Only text is carried over. Reproduce the entries below exactly.
◇ ◇ ◇ ◇ ◇ ◇ ◇
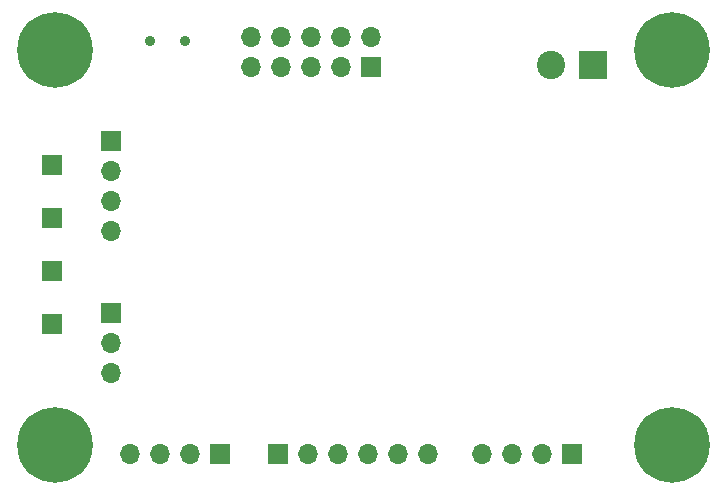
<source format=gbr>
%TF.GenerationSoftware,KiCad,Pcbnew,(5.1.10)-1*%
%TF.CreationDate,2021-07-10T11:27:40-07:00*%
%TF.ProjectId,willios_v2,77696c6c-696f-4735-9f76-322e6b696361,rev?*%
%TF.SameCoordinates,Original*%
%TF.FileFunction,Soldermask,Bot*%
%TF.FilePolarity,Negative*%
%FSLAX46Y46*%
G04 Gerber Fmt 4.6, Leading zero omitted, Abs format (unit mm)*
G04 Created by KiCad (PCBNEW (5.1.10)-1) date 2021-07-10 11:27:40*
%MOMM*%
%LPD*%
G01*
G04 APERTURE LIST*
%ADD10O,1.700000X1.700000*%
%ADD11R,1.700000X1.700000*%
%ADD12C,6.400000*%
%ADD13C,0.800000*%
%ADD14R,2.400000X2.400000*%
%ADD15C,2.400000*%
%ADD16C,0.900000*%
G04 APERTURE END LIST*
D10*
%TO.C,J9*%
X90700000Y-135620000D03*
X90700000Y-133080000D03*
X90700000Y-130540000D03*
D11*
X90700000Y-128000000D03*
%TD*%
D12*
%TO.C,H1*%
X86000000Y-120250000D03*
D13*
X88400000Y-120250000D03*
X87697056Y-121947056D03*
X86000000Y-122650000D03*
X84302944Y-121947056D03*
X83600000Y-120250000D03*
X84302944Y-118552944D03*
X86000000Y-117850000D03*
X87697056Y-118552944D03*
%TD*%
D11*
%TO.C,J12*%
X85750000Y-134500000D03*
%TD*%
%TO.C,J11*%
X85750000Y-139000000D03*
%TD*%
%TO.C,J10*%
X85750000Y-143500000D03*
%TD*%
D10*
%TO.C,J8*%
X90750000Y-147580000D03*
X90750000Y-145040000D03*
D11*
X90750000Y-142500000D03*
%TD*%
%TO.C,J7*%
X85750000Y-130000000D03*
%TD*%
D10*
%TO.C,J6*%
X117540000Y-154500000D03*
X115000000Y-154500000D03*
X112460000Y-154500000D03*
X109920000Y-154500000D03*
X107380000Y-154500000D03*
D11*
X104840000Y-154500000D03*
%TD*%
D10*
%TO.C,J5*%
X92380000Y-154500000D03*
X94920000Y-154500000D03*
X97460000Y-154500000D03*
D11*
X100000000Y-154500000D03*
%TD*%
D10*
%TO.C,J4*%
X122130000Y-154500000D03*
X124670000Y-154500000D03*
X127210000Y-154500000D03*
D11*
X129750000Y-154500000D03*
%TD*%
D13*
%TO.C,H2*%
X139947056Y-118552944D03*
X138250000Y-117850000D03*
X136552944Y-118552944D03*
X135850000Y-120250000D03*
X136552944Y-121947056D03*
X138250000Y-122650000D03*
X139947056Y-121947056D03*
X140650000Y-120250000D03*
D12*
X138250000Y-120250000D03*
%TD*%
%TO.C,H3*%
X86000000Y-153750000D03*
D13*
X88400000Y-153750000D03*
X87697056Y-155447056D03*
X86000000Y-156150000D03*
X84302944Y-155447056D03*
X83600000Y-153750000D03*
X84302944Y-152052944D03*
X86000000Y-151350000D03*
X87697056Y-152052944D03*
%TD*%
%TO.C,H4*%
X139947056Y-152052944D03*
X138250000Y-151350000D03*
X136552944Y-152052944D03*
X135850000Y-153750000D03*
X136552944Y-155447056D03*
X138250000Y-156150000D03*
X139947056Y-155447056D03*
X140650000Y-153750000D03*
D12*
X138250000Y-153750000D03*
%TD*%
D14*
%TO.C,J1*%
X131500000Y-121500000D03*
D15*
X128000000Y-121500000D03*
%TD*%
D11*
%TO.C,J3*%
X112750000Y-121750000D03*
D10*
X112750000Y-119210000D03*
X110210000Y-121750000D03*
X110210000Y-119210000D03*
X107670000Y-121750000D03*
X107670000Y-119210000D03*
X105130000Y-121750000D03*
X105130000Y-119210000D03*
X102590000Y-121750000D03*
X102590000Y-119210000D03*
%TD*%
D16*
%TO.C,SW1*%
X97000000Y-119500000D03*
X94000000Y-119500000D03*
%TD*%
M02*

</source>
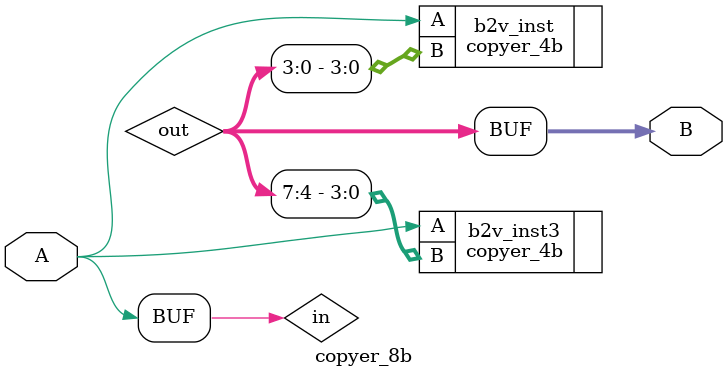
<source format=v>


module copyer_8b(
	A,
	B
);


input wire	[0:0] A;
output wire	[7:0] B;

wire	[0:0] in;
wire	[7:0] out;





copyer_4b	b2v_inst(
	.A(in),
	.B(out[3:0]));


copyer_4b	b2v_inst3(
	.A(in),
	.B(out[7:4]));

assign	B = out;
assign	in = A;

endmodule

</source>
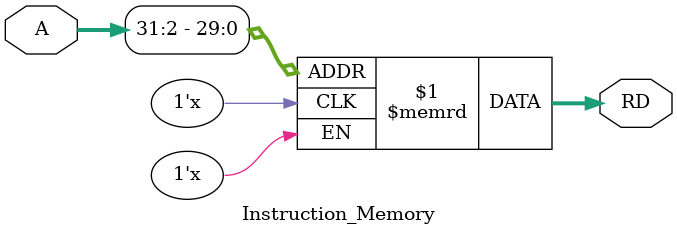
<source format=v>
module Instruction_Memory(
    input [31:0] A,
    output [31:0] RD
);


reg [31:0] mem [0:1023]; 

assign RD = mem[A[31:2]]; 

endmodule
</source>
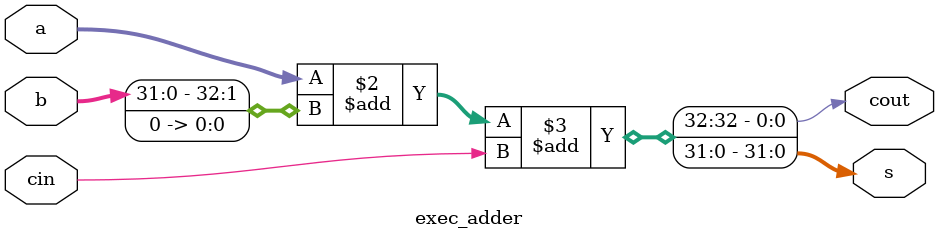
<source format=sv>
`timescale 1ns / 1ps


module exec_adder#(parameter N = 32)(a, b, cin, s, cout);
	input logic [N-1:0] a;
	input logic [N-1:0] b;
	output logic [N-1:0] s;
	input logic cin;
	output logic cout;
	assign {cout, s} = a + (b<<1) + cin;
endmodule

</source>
◇ ◇ ◇ ◇ ◇ ◇ ◇
Output of the exercise.
<source format=gbr>
%TF.GenerationSoftware,KiCad,Pcbnew,(5.1.10)-1*%
%TF.CreationDate,2021-07-10T11:27:40-07:00*%
%TF.ProjectId,willios_v2,77696c6c-696f-4735-9f76-322e6b696361,rev?*%
%TF.SameCoordinates,Original*%
%TF.FileFunction,Soldermask,Bot*%
%TF.FilePolarity,Negative*%
%FSLAX46Y46*%
G04 Gerber Fmt 4.6, Leading zero omitted, Abs format (unit mm)*
G04 Created by KiCad (PCBNEW (5.1.10)-1) date 2021-07-10 11:27:40*
%MOMM*%
%LPD*%
G01*
G04 APERTURE LIST*
%ADD10O,1.700000X1.700000*%
%ADD11R,1.700000X1.700000*%
%ADD12C,6.400000*%
%ADD13C,0.800000*%
%ADD14R,2.400000X2.400000*%
%ADD15C,2.400000*%
%ADD16C,0.900000*%
G04 APERTURE END LIST*
D10*
%TO.C,J9*%
X90700000Y-135620000D03*
X90700000Y-133080000D03*
X90700000Y-130540000D03*
D11*
X90700000Y-128000000D03*
%TD*%
D12*
%TO.C,H1*%
X86000000Y-120250000D03*
D13*
X88400000Y-120250000D03*
X87697056Y-121947056D03*
X86000000Y-122650000D03*
X84302944Y-121947056D03*
X83600000Y-120250000D03*
X84302944Y-118552944D03*
X86000000Y-117850000D03*
X87697056Y-118552944D03*
%TD*%
D11*
%TO.C,J12*%
X85750000Y-134500000D03*
%TD*%
%TO.C,J11*%
X85750000Y-139000000D03*
%TD*%
%TO.C,J10*%
X85750000Y-143500000D03*
%TD*%
D10*
%TO.C,J8*%
X90750000Y-147580000D03*
X90750000Y-145040000D03*
D11*
X90750000Y-142500000D03*
%TD*%
%TO.C,J7*%
X85750000Y-130000000D03*
%TD*%
D10*
%TO.C,J6*%
X117540000Y-154500000D03*
X115000000Y-154500000D03*
X112460000Y-154500000D03*
X109920000Y-154500000D03*
X107380000Y-154500000D03*
D11*
X104840000Y-154500000D03*
%TD*%
D10*
%TO.C,J5*%
X92380000Y-154500000D03*
X94920000Y-154500000D03*
X97460000Y-154500000D03*
D11*
X100000000Y-154500000D03*
%TD*%
D10*
%TO.C,J4*%
X122130000Y-154500000D03*
X124670000Y-154500000D03*
X127210000Y-154500000D03*
D11*
X129750000Y-154500000D03*
%TD*%
D13*
%TO.C,H2*%
X139947056Y-118552944D03*
X138250000Y-117850000D03*
X136552944Y-118552944D03*
X135850000Y-120250000D03*
X136552944Y-121947056D03*
X138250000Y-122650000D03*
X139947056Y-121947056D03*
X140650000Y-120250000D03*
D12*
X138250000Y-120250000D03*
%TD*%
%TO.C,H3*%
X86000000Y-153750000D03*
D13*
X88400000Y-153750000D03*
X87697056Y-155447056D03*
X86000000Y-156150000D03*
X84302944Y-155447056D03*
X83600000Y-153750000D03*
X84302944Y-152052944D03*
X86000000Y-151350000D03*
X87697056Y-152052944D03*
%TD*%
%TO.C,H4*%
X139947056Y-152052944D03*
X138250000Y-151350000D03*
X136552944Y-152052944D03*
X135850000Y-153750000D03*
X136552944Y-155447056D03*
X138250000Y-156150000D03*
X139947056Y-155447056D03*
X140650000Y-153750000D03*
D12*
X138250000Y-153750000D03*
%TD*%
D14*
%TO.C,J1*%
X131500000Y-121500000D03*
D15*
X128000000Y-121500000D03*
%TD*%
D11*
%TO.C,J3*%
X112750000Y-121750000D03*
D10*
X112750000Y-119210000D03*
X110210000Y-121750000D03*
X110210000Y-119210000D03*
X107670000Y-121750000D03*
X107670000Y-119210000D03*
X105130000Y-121750000D03*
X105130000Y-119210000D03*
X102590000Y-121750000D03*
X102590000Y-119210000D03*
%TD*%
D16*
%TO.C,SW1*%
X97000000Y-119500000D03*
X94000000Y-119500000D03*
%TD*%
M02*

</source>
<source format=v>


module copyer_8b(
	A,
	B
);


input wire	[0:0] A;
output wire	[7:0] B;

wire	[0:0] in;
wire	[7:0] out;





copyer_4b	b2v_inst(
	.A(in),
	.B(out[3:0]));


copyer_4b	b2v_inst3(
	.A(in),
	.B(out[7:4]));

assign	B = out;
assign	in = A;

endmodule

</source>
<source format=v>
module Instruction_Memory(
    input [31:0] A,
    output [31:0] RD
);


reg [31:0] mem [0:1023]; 

assign RD = mem[A[31:2]]; 

endmodule
</source>
<source format=sv>
`timescale 1ns / 1ps


module exec_adder#(parameter N = 32)(a, b, cin, s, cout);
	input logic [N-1:0] a;
	input logic [N-1:0] b;
	output logic [N-1:0] s;
	input logic cin;
	output logic cout;
	assign {cout, s} = a + (b<<1) + cin;
endmodule

</source>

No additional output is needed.